**Try it:**
Each of the entries below is to be written out exactly, and the images skipped.

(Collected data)
————
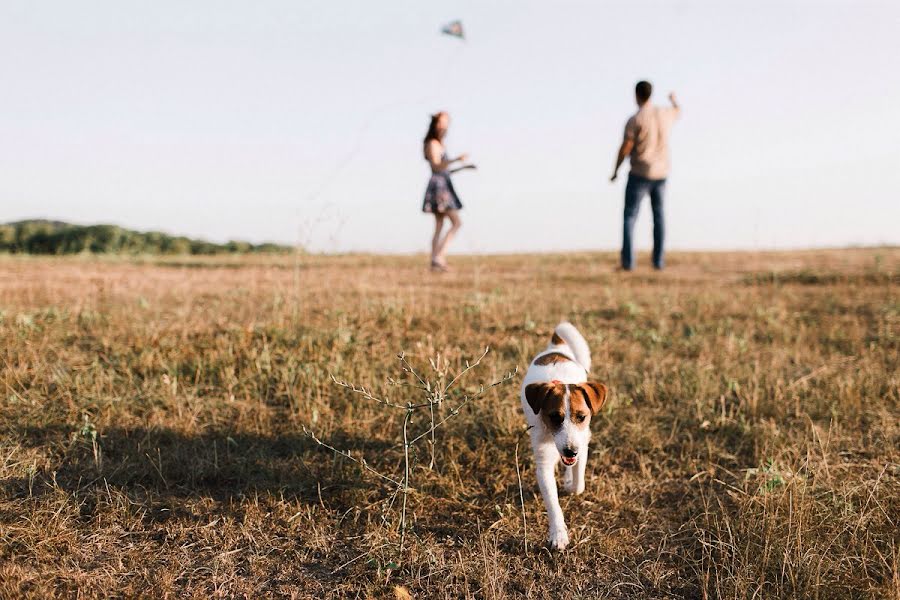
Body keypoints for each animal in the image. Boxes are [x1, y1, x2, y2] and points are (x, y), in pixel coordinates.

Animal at [520, 322, 612, 552]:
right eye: (555, 417)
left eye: (582, 417)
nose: (570, 450)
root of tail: (556, 347)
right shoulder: (543, 461)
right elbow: (553, 503)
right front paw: (558, 534)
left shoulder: (582, 443)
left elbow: (579, 484)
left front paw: (570, 484)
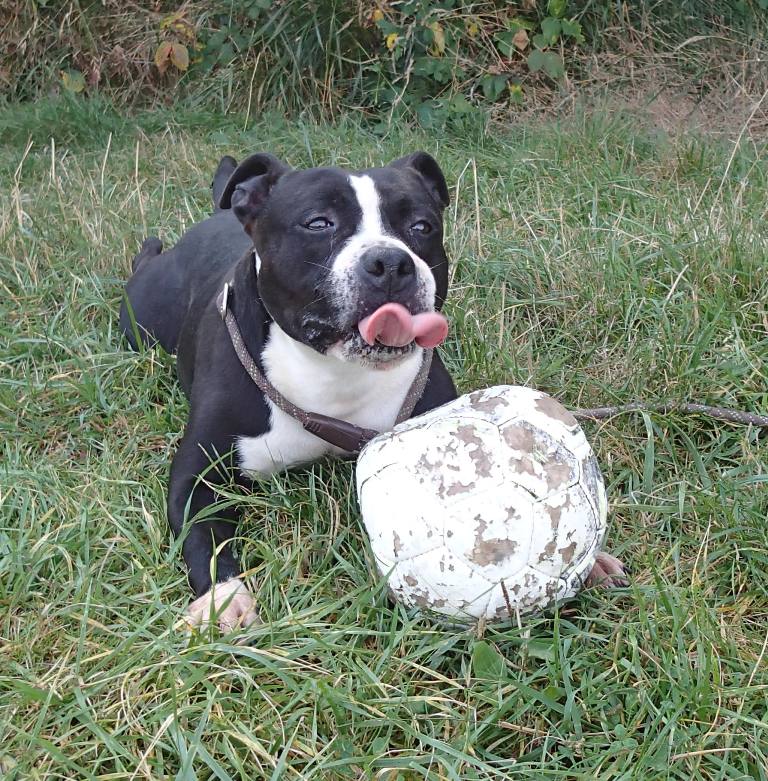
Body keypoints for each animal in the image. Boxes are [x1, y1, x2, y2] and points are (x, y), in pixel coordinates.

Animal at [120, 151, 625, 630]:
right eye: (318, 222)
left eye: (421, 227)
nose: (390, 262)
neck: (334, 373)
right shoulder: (198, 473)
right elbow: (202, 535)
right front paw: (223, 598)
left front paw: (591, 561)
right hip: (140, 318)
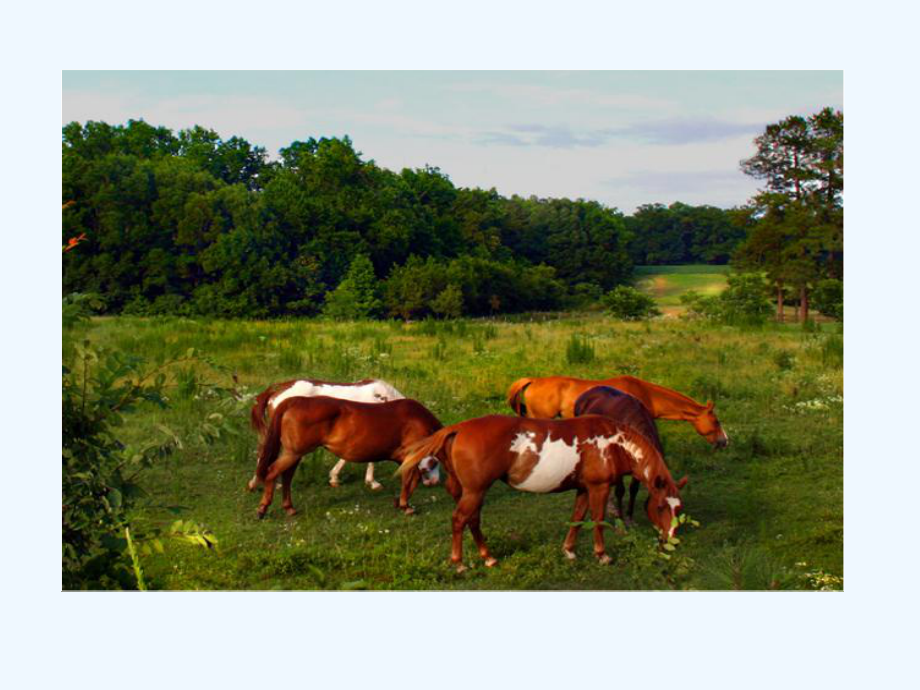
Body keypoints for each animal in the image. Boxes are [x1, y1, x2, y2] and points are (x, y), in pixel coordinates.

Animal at [250, 392, 440, 516]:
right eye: (435, 463)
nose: (434, 482)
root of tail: (294, 401)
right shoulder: (411, 456)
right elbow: (411, 479)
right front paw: (405, 506)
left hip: (294, 453)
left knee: (286, 476)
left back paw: (289, 507)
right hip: (293, 454)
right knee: (272, 472)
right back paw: (262, 508)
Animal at [398, 414, 688, 568]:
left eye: (679, 509)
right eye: (660, 507)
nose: (670, 539)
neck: (614, 443)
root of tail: (458, 428)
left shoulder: (584, 488)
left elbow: (577, 518)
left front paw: (569, 550)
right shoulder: (599, 488)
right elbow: (597, 521)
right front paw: (602, 554)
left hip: (470, 493)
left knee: (473, 521)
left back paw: (488, 557)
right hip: (474, 492)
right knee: (460, 520)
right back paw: (459, 562)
————
**Exercise result:**
Body keypoints for each animal in the image. Boxes are [x1, y1, x2, y2] and points are (x, y), in pixel coordinates.

Animal at [520, 322, 612, 552]:
right eye: (555, 417)
left eye: (582, 417)
nose: (570, 450)
root of tail: (556, 347)
right shoulder: (543, 461)
right elbow: (553, 503)
right front paw: (558, 534)
left shoulder: (582, 443)
left elbow: (579, 484)
left front paw: (570, 484)
Body keypoints for each animal in the image. Boxes are [x1, y1, x2, y2] and points are (x, y), in pixel coordinates.

Animal at [120, 151, 625, 630]:
right eye: (318, 222)
left eye: (421, 227)
nose: (390, 262)
neck: (334, 373)
right shoulder: (198, 473)
right elbow: (202, 535)
right front paw: (223, 598)
left front paw: (591, 561)
right hip: (140, 318)
Body keypoints for each animal in the image. Boxes are [x1, y1, x2, y2] and points are (x, y), in pixel coordinates.

Animal at [250, 392, 440, 516]:
right eye: (435, 463)
nose: (434, 482)
root of tail: (294, 401)
right shoulder: (411, 456)
right elbow: (411, 479)
right front paw: (405, 506)
left hip: (294, 453)
left knee: (286, 476)
left back paw: (289, 507)
right hip: (293, 454)
right knee: (272, 472)
right back paw: (262, 508)
Animal at [398, 414, 688, 568]:
left eye: (679, 509)
right eye: (660, 507)
nose: (670, 539)
neck: (614, 443)
root of tail: (458, 428)
left shoulder: (584, 488)
left elbow: (577, 518)
left front paw: (569, 550)
right shoulder: (599, 488)
right elbow: (597, 521)
right front paw: (602, 554)
left hip: (470, 493)
left knee: (473, 521)
left back paw: (488, 557)
right hip: (474, 492)
right knee: (460, 520)
right back paw: (459, 562)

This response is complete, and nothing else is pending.